Currently, limited partnerships are tax transparent entities. It means that they are taxed only at the level of the partners and not the company itself. According to the announcements of the Ministry of Finance, this situation is going to be changed – after the change, the income tax will be paid by the limited partnership as well. Although it does not follow from the published information, it can be assumed that the distribution of profit from a limited partnership to its partners will also be taxed, similarly to the case of capital companies and a limited joint-stock partnership. An analogous taxation system may also be introduced for general partnerships whose partners participating in the general partnership’s profits are not disclosed.

  • Transfer of the tax burden on the sale of shares in the so-called real estate companies from the seller (shareholder) to this real estate company
  • Extension of taxation to the issue of post-liquidation assets to shareholders

Article 14a of the Polish Corporate Income Tax Act regulates the tax consequences of settling liabilities through non-monetary performance. According to the current ruling of the Supreme Administrative Court, the release of post-liquidation property to its partners is not covered by the provisions of Art. 14a of the CIT Act and therefore not subject to CIT. Considering the above, the Ministry of Finance intends to clarify Art. 14a of the CIT Act by stating explicitly that its norm also covers „transfer by a liquidated company (co-operative) of tangible assets to its partners (shareholders, members of a co-operative) by way of division of the assets of the liquidated legal person”.

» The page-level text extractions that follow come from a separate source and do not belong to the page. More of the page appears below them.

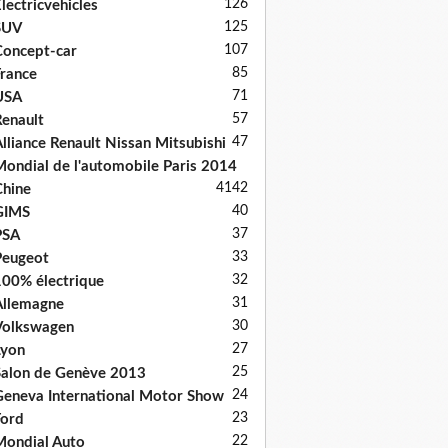
126
lectricvehicles
125
SUV
107
oncept-car
85
rance
71
USA
57
enault
47
lliance Renault Nissan Mitsubishi
ondial de l'automobile Paris 2014
41
42
hine
40
GIMS
37
PSA
33
Peugeot
32
00% électrique
31
llemagne
30
Volkswagen
27
Lyon
25
alon de Genève 2013
24
eneva International Motor Show
23
ord
22
ondial Auto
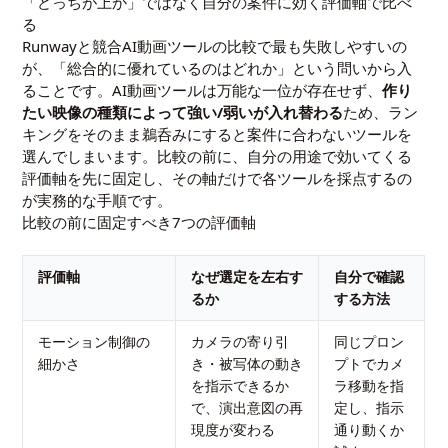
「どっちが上か」ではなく自分の案件に効く評価軸で比べ
る
Runwayと競合AI動画ツールの比較で最も失敗しやすいの
が、「総合的に優れているのはどれか」という問いから入
ることです。AI動画ツールは万能な一位が存在せず、
作り
たい映像の種類によって強い/弱いが入れ替わる
ため、ラン
キングをそのまま鵜呑みにすると案件に合わないツールを
選んでしまいます。比較の前に、自分の用途で効いてくる
評価軸を先に固定し、その軸だけで各ツールを採点するの
が実務的な手順です。
比較の前に固定すべき7つの評価軸
評価軸
なぜ選定を左右す
自分で確認
るか
する方法
モーション制御の
カメラの寄り引
同じプロン
細かさ
き・被写体の動き
プトでカメ
を指示できるか
ラ移動を指
で、演出意図の再
定し、指示
現度が変わる
通り動くか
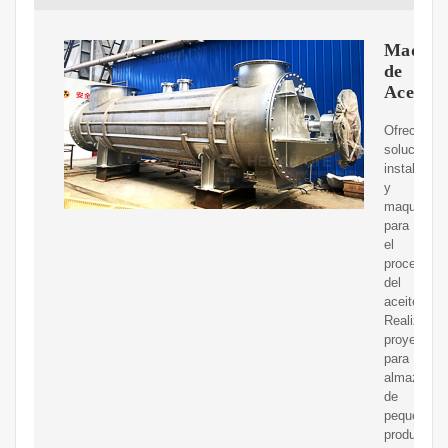
Maquin
de
Aceite
Ofrecemos
soluciones
instalacio
y
maquinaria
para
el
proceso
del
aceite.
Realizamo
proyectos
para
almazaras
de
pequeña
producción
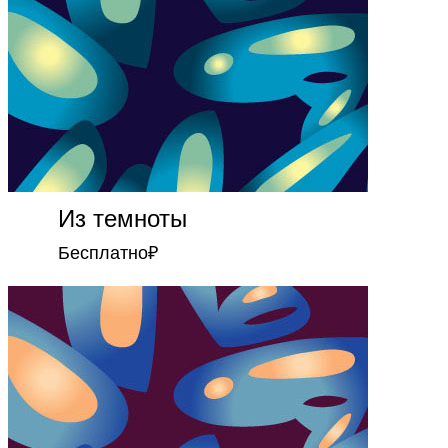
Из темноты
Бесплатно
₽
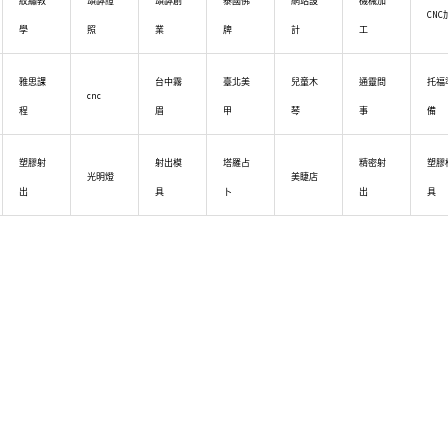
紋繡教
頌缽證
頌缽創
泰國佛
網站設
機械加
CNC
學
照
業
牌
計
工
雅思課
台中霧
臺北美
兒童木
通靈問
托福
cnc
程
眉
甲
琴
事
備
塑膠射
射出模
塔羅占
精密射
塑膠
光明燈
美睫店
出
具
卜
出
具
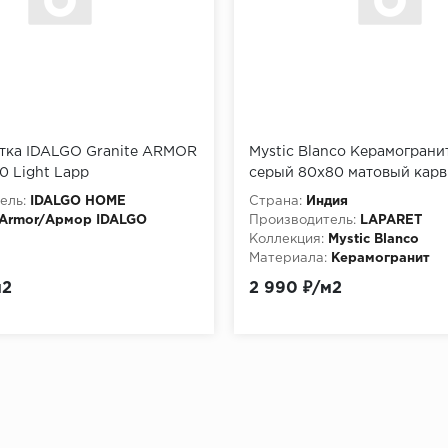
итка IDALGO Granite ARMOR
Mystic Blanco Керамограни
60 Light Lapp
серый 80х80 матовый карв
D9097b126LLR
ель:
IDALGO HOME
Страна:
Индия
Armor/Армор IDALGO
Производитель:
LAPARET
Коллекция:
Mystic Blanco
Материала:
Керамогранит
Особенности:
Глазурованна
м2
2 990 ₽/м2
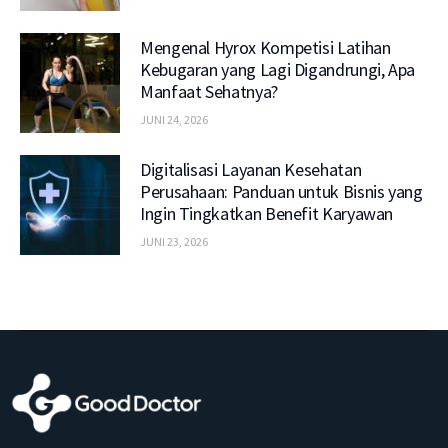
Mengenal Hyrox Kompetisi Latihan
Kebugaran yang Lagi Digandrungi, Apa
Manfaat Sehatnya?
JUNI 24, 2026
Digitalisasi Layanan Kesehatan
Perusahaan: Panduan untuk Bisnis yang
Ingin Tingkatkan Benefit Karyawan
JUNI 23, 2026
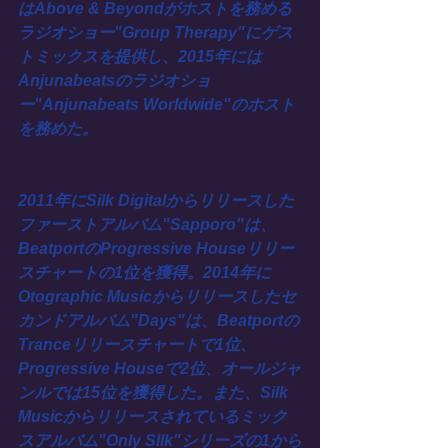
はAbove & Beyondがホストを務める
ラジオショー"Group Therapy"にゲス
トミックスを提供し、2015年には
Anjunabeatsのラジオショ
ー"Anjunabeats Worldwide"のホスト
を務めた。
2011年にSilk Digitalからリリースした
ファーストアルバム"Sapporo"は、
BeatportのProgressive Houseリリー
スチャートの1位を獲得。2014年に
Otographic Musicからリリースしたセ
カンドアルバム"Days"は、Beatportの
Tranceリリースチャートで1位、
Progressive Houseで2位、オールジャ
ンルでは15位を獲得した。また、Silk 
Musicからリリースされているミック
スアルバム"Only SIlk"シリーズの1から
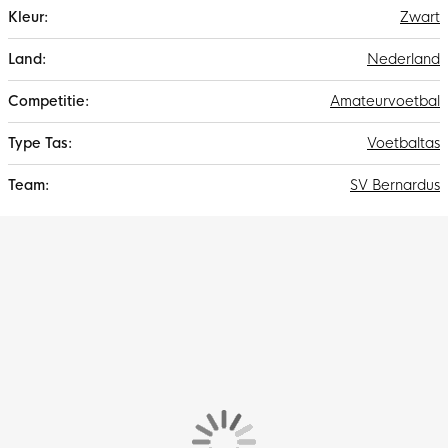
Zwart
Nederland
Amateurvoetbal
Voetbaltas
SV Bernardus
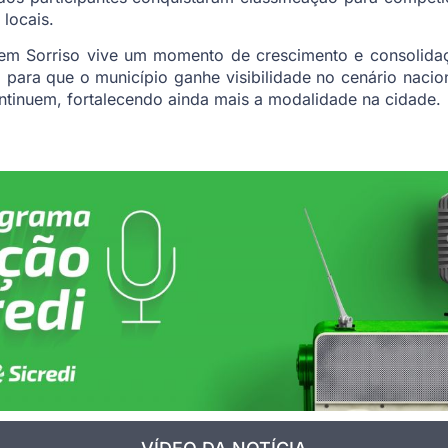
 locais.
 em Sorriso vive um momento de crescimento e consolidaç
para que o município ganhe visibilidade no cenário nacion
ntinuem, fortalecendo ainda mais a modalidade na cidade.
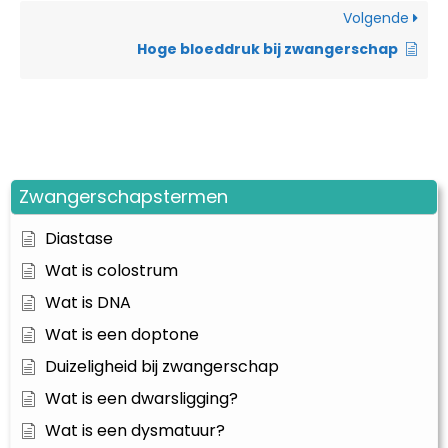
Volgende
Hoge bloeddruk bij zwangerschap
Zwangerschapstermen
Diastase
Wat is colostrum
Wat is DNA
Wat is een doptone
Duizeligheid bij zwangerschap
Wat is een dwarsligging?
Wat is een dysmatuur?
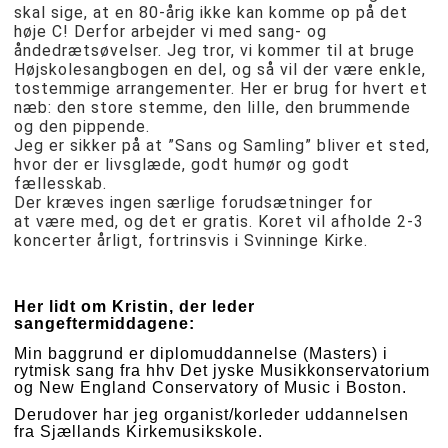
skal sige, at en 80-årig ikke kan komme op på det
høje C! Derfor arbejder vi med sang- og
åndedrætsøvelser. Jeg tror, vi kommer til at bruge
Højskolesangbogen en del, og så vil der være enkle,
tostemmige arrangementer. Her er brug for hvert et
næb: den store stemme, den lille, den brummende
og den pippende.
Jeg er sikker på at ”Sans og Samling” bliver et sted,
hvor der er livsglæde, godt humør og godt
fællesskab.
Der kræves ingen særlige forudsætninger for
at være med, og det er gratis. Koret vil afholde 2-3
koncerter årligt, fortrinsvis i Svinninge Kirke.
Her lidt om Kristin, der leder
sangeftermiddagene:
Min baggrund er diplomuddannelse (Masters) i
rytmisk sang fra hhv Det jyske Musikkonservatorium
og New England Conservatory of Music i Boston.
Derudover har jeg organist/korleder uddannelsen
fra Sjællands Kirkemusikskole.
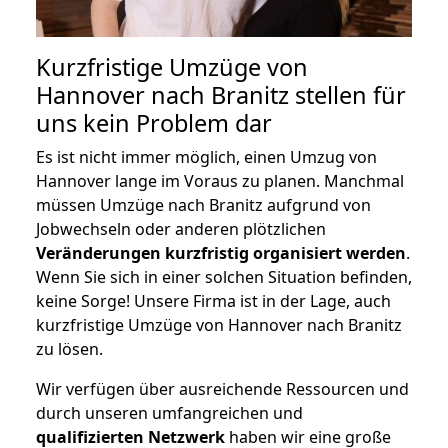
Kurzfristige Umzüge von
Hannover nach Branitz stellen für
uns kein Problem dar
Es ist nicht immer möglich, einen Umzug von
Hannover lange im Voraus zu planen. Manchmal
müssen Umzüge nach Branitz aufgrund von
Jobwechseln oder anderen plötzlichen
Veränderungen kurzfristig organisiert werden
.
Wenn Sie sich in einer solchen Situation befinden,
keine Sorge! Unsere Firma ist in der Lage, auch
kurzfristige Umzüge von Hannover nach Branitz
zu lösen.
Wir verfügen über ausreichende Ressourcen und
durch unseren umfangreichen und
qualifizierten Netzwerk
haben wir eine große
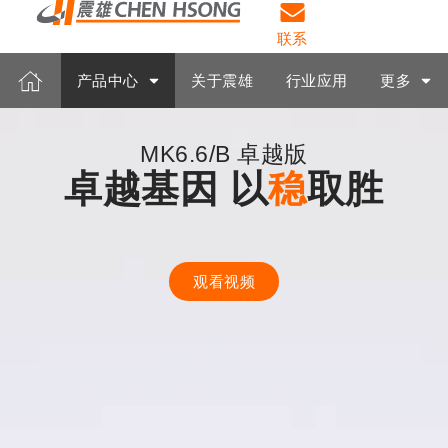
联系
产品中心
关于震雄
行业应用
更多
MK6.6/B 卓越版
卓越基因 以
稳
取胜
观看视频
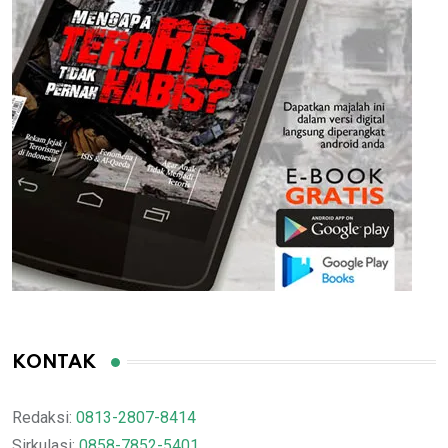
KONTAK
Redaksi:
0813-2807-8414
Sirkulasi:
0858-7852-5401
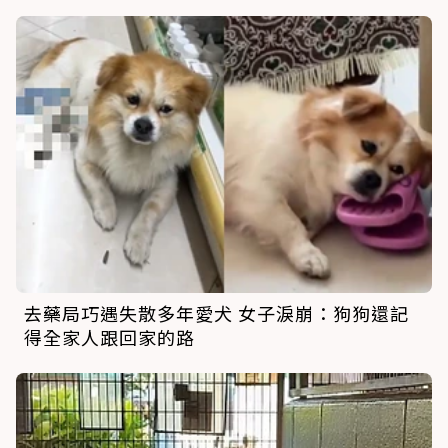
去藥局巧遇失散多年愛犬 女子淚崩：狗狗還記
得全家人跟回家的路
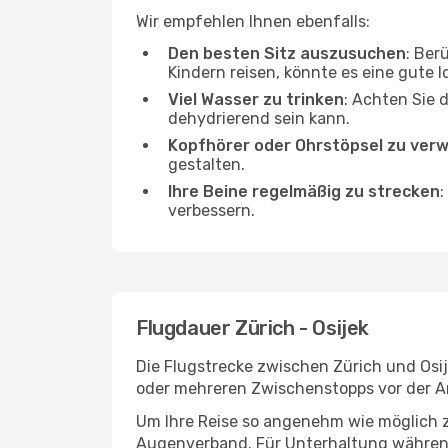
Wir empfehlen Ihnen ebenfalls:
Den besten Sitz auszusuchen
: Ber
Kindern reisen, könnte es eine gute I
Viel Wasser zu trinken
: Achten Sie 
dehydrierend sein kann.
Kopfhörer oder Ohrstöpsel zu ver
gestalten.
Ihre Beine regelmäßig zu strecken
:
verbessern.
Flugdauer Zürich - Osijek
Die Flugstrecke zwischen Zürich und Osij
oder mehreren Zwischenstopps vor der An
Um Ihre Reise so angenehm wie möglich z
Augenverband. Für Unterhaltung während 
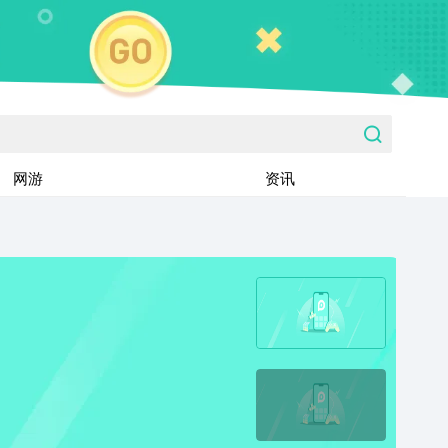
网游
资讯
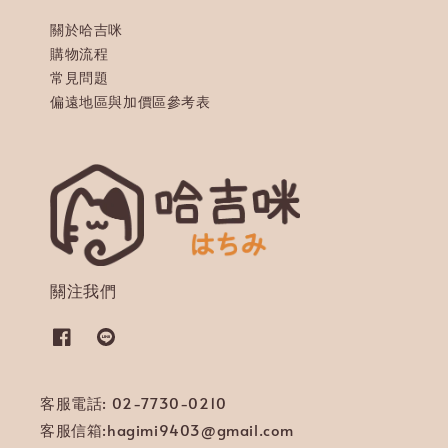
關於哈吉咪
購物流程
常見問題
偏遠地區與加價區參考表
關注我們
客服電話: 02-7730-0210
客服信箱:hagimi9403@gmail.com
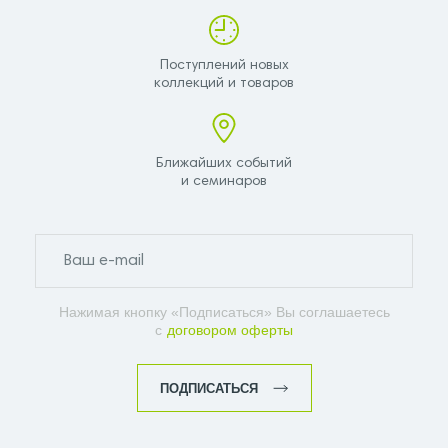
Поступлений новых
коллекций и товаров
Ближайших событий
и семинаров
Нажимая кнопку «Подписаться» Вы соглашаетесь
с
договором оферты
ПОДПИСАТЬСЯ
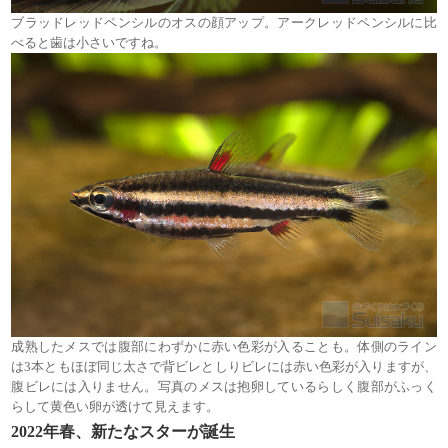
ブラッドレッドペンシルのオスの顔アップ。アークレッドペンシルに比
べると歯は小さいですね。
成熟したメスでは腹部にわずかに赤い色彩が入ることも。体側のライン
は3本ともほぼ同じ太さで背ビレとしりビレには赤い色彩が入りますが、
腹ビレには入りません。写真のメスは抱卵しているらしく腹部がふっく
らして黄色い卵が透けて見えます。
2022年春、新たなスターが誕生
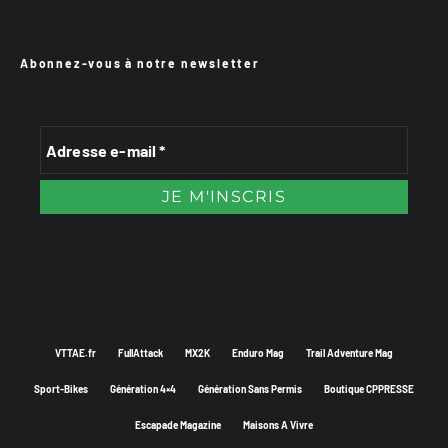
Abonnez-vous à notre newsletter
VTTAE.fr
FullAttack
MX2K
Enduro Mag
Trail Adventure Mag
Sport-Bikes
Génération 4×4
Génération Sans Permis
Boutique CPPRESSE
Escapade Magazine
Maisons A Vivre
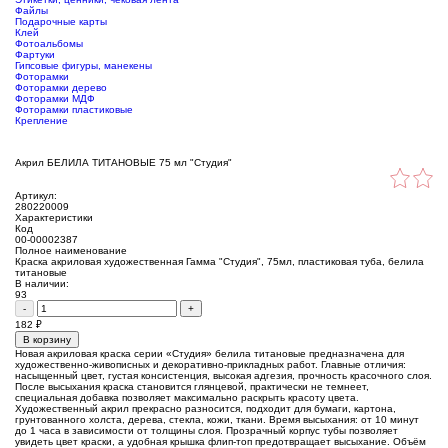
Файлы
Подарочные карты
Клей
Фотоальбомы
Фартуки
Гипсовые фигуры, манекены
Фоторамки
Фоторамки дерево
Фоторамки МДФ
Фоторамки пластиковые
Крепление
Акрил БЕЛИЛА ТИТАНОВЫЕ 75 мл "Студия"
Артикул:
280220009
Характеристики
Код
00-00002387
Полное наименование
Краска акриловая художественная Гамма "Студия", 75мл, пластиковая туба, белила
титановые
В наличии:
93
-
+
182
₽
В корзину
Новая акриловая краска серии «Студия» белила титановые предназначена для
художественно-живописных и декоративно-прикладных работ. Главные отличия:
насыщенный цвет, густая консистенция, высокая адгезия, прочность красочного слоя.
После высыхания краска становится глянцевой, практически не темнеет,
специальная добавка позволяет максимально раскрыть красоту цвета.
Художественный акрил прекрасно разносится, подходит для бумаги, картона,
грунтованного холста, дерева, стекла, кожи, ткани. Время высыхания: от 10 минут
до 1 часа в зависимости от толщины слоя. Прозрачный корпус тубы позволяет
увидеть цвет краски, а удобная крышка флип-топ предотвращает высыхание. Объём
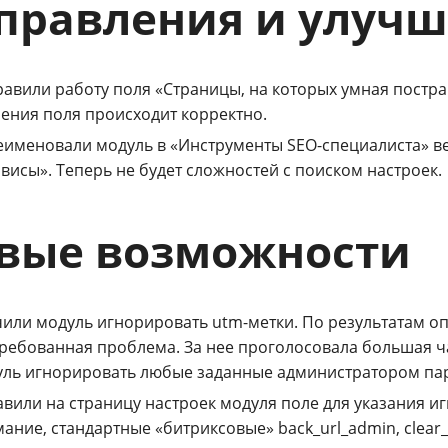
правления и улуч
авили работу поля «Страницы, на которых умная постр
ения поля происходит корректно.
именовали модуль в «Инструменты SEO-специалиста» ве
висы». Теперь не будет сложностей с поиском настроек.
вые возможности
или модуль игнорировать utm-метки. По результатам о
ребованная проблема. За нее проголосовала большая ч
ль игнорировать любые заданные администратором пара
вили на страницу настроек модуля поле для указания и
ание, стандартные «битриксовые» back_url_admin, clear_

  • Limiting the possibility of settling losses in the case of:
    1. acquisition of another entity, or
    2. when the taxpayer has received an in-kind contribution in the form of an enterprise or an organized part of an enterprise, or 
    3. when a cash contribution was made for which the taxpayer acquired the enterprise or an organized part of the enterprise.
  • Changes in the method of determining the value of debt financing costs that may be classified as tax deductible costs. The above is to eliminate interpretation doubts regarding the excess of debt financing costs.
  • Extending the obligation to apply the arm’s length principle – the changes will apply to situations where the beneficial owner has its seat in the so-called „tax haven”. In addition, the scope of obligations for such transactions is to be increased.
  • Adjusting the regulations concerning the division of income into non-residents to the standards introduced by the so-called MLI Convention.
  • Increasing the income threshold for „small taxpayers” entitled to apply the 9% CIT rate from EUR 1.2 M of revenues to EUR 2 M of revenues.
  • Introducing changes in the tax on commercial real estate (the so called MinCIT), allowing for the extension of the exemption in a situation in which after December 31, 2020, the „state of epidemic” will be continued in Poland.
  • Approximation of the principles of tax and accounting depreciation and amortization.
  • Limiting the possibility of manipulating the depreciation rates (mainly by reducing them) in a situation where the taxpayer benefits from the CIT exemption.
  • Introducing the obligation to prepare and publish information on the „tax policy” for a given tax year, which may result in the imposition of additional obligations on a taxpayers.